Matisse’s paper cut-outs were simple but moving. His artistic choices were intentional, full of life, color, and feeling. We discussed how many of Matisse’s compositions were figurative while others focused on abstract design. Most of my students were not concerned with making figurative imagery and were content to cut and paste, exploring shape and color combinations.
The children’s board book, “Dance for Joy” is a wonderful introduction to Matisse’s paper cut-outs. It communicates both the content and emotion in his work. My only complaint is that the board book is quite small, not ideal for a classroom situation, but the bold prints that were chosen and the simplicity of the text makes for a great introduction to this project.
Since the images printed in the book are miniature versions I printed out a few photos of Matisse’s work taken in museums that included people to show the grand scale of his work.
I also found a wonderful photo of Matisse at work with his scissors. I feel that showing young children a picture of the actual artist helps them connect.
Each child began their own art by choosing a background color. I supplied pre-made strips 1-2″ wide. From these strips children cut shapes. The strips allowed for easy maneuvering and created less waste.
The material list and process for this project is short and simple and can be done without studying Matisse if desired.
- construction paper (large background and pre-cut strips)
- glue stick
Working with scissors is a valuable skill for children to use. Like holding a pencil correctly, using scissors is a critical fine motor skill that when practiced will aid a child’s success in preschool and grade-school. My youngest students 18M-2.5Y are just learning the mechanics of scissors. I find unless they are adamant about putting the scissors in one hand it’s best to start them with a two handed approach so that they have the satisfaction of cutting paper with minimal frustration.

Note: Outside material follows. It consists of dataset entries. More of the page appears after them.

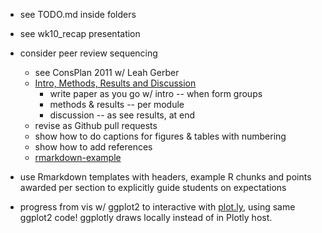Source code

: - see TODO.md inside folders
- see wk10_recap presentation
- consider peer review sequencing
  - see ConsPlan 2011 w/ Leah Gerber
  - [Intro, Methods, Results and Discussion](https://en.wikipedia.org/wiki/IMRAD)
    - write paper as you go w/ intro -- when form groups
    - methods & results -- per module
    - discussion -- as see results, at end
  - revise as Github pull requests
  - show how to do captions for figures & tables with numbering
  - show how to add references
  - [rmarkdown-example](https://github.com/bbest/rmarkdown-example)
- use Rmarkdown templates with headers, example R chunks and points awarded per section to explicitly guide students on expectations

- progress from vis w/ ggplot2 to interactive with [plot.ly](https://plot.ly/ggplot2/), using same ggplot2 code! ggplotly draws locally instead of in Plotly host.
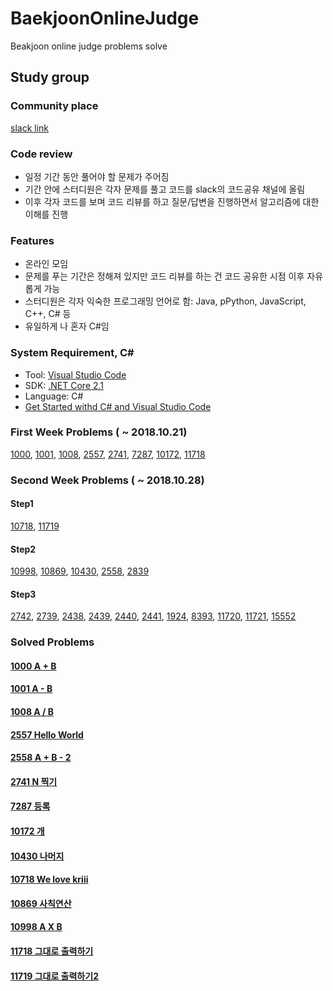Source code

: # BaekjoonOnlineJudge

Beakjoon online judge problems solve

## Study group

### Community place

[slack link](astudy-group.slack.com)

### Code review

- 일정 기간 동안 풀어야 할 문제가 주어짐
- 기간 안에 스터디원은 각자 문제를 풀고 코드를 slack의 코드공유 채널에 올림
- 이후 각자 코드를 보며 코드 리뷰를 하고 질문/답변을 진행하면서 알고리즘에 대한 이해를 진행

### Features

- 온라인 모임
- 문제를 푸는 기간은 정해져 있지만 코드 리뷰를 하는 건 코드 공유한 시점 이후 자유롭게 가능
- 스터디원은 각자 익숙한 프로그래밍 언어로 함: Java, pPython, JavaScript, C++, C# 등
- 유일하게 나 혼자 C#임

### System Requirement, C#

- Tool: [Visual Studio Code](https://code.visualstudio.com/)
- SDK: [.NET Core 2.1](https://www.microsoft.com/net/download)
- Language: C#
- [Get Started withd C# and Visual Studio Code](https://docs.microsoft.com/ko-kr/dotnet/core/tutorials/with-visual-studio-code)

### First Week Problems ( ~ 2018.10.21)

[1000](https://www.acmicpc.net/problem/1000), [1001](https://www.acmicpc.net/problem/1001), [1008](https://www.acmicpc.net/problem/1008), [2557](https://www.acmicpc.net/problem/2557), [2741](https://www.acmicpc.net/problem/2741), [7287](https://www.acmicpc.net/problem/7287), [10172](https://www.acmicpc.net/problem/10172), [11718](https://www.acmicpc.net/problem/11718)

### Second Week Problems ( ~ 2018.10.28)

#### Step1

[10718](https://www.acmicpc.net/problem/10718), [11719](https://www.acmicpc.net/problem/11719)

#### Step2

[10998](https://www.acmicpc.net/problem/10998), [10869](https://www.acmicpc.net/problem/10869), [10430](https://www.acmicpc.net/problem/10430), [2558](https://www.acmicpc.net/problem/2558), [2839](https://www.acmicpc.net/problem/2839)

#### Step3

[2742](https://www.acmicpc.net/problem/2742), [2739](https://www.acmicpc.net/problem/2739), [2438](https://www.acmicpc.net/problem/2438), [2439](https://www.acmicpc.net/problem/2439), [2440](https://www.acmicpc.net/problem/2440), [2441](https://www.acmicpc.net/problem/2441), [1924](https://www.acmicpc.net/problem/1924), [8393](https://www.acmicpc.net/problem/8393), [11720](https://www.acmicpc.net/problem/11720), [11721](https://www.acmicpc.net/problem/11721), [15552](https://www.acmicpc.net/problem/15552)

### Solved Problems

#### [1000 A + B](https://github.com/jongfeel/BaekjoonOnlineJudge/tree/master/Problems/1000)

#### [1001 A - B](https://github.com/jongfeel/BaekjoonOnlineJudge/tree/master/Problems/1001)

#### [1008 A / B](https://github.com/jongfeel/BaekjoonOnlineJudge/tree/master/Problems/1008)

#### [2557 Hello World](https://github.com/jongfeel/BaekjoonOnlineJudge/tree/master/Problems/2557)

#### [2558 A + B - 2](https://github.com/jongfeel/BaekjoonOnlineJudge/tree/master/Problems/2558)

#### [2741 N 찍기](https://github.com/jongfeel/BaekjoonOnlineJudge/tree/master/Problems/2741)

#### [7287 등록](https://github.com/jongfeel/BaekjoonOnlineJudge/tree/master/Problems/7287)

#### [10172 개](https://github.com/jongfeel/BaekjoonOnlineJudge/tree/master/Problems/10172)

#### [10430 나머지](https://github.com/jongfeel/BaekjoonOnlineJudge/tree/master/Problems/10430)

#### [10718 We love kriii](https://github.com/jongfeel/BaekjoonOnlineJudge/tree/master/Problems/10718)

#### [10869 사칙연산](https://github.com/jongfeel/BaekjoonOnlineJudge/tree/master/Problems/10869)

#### [10998 A X B](https://github.com/jongfeel/BaekjoonOnlineJudge/tree/master/Problems/10998)

#### [11718 그대로 출력하기](https://github.com/jongfeel/BaekjoonOnlineJudge/tree/master/Problems/11718)

#### [11719 그대로 출력하기2](https://github.com/jongfeel/BaekjoonOnlineJudge/tree/master/Problems/11719)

As soon as a child shows interest to cut with one hand I move the scissors into their dominant hand and teach them where to place their thumb and the rest of the fingers. Often an adult will still need to help them along, specifically with holding the paper taught and positioned for easy cutting. I often talk new cutters through each cut, “Open, squeeze, good! Open, squeeze, there you go!”.
Some children get so enthralled with cutting that before you know it they will have quite the stack of pieces. This creates such a beautiful sense of accomplishment. Many students are content with creating a stack of pieces and literally have no interest in gluing.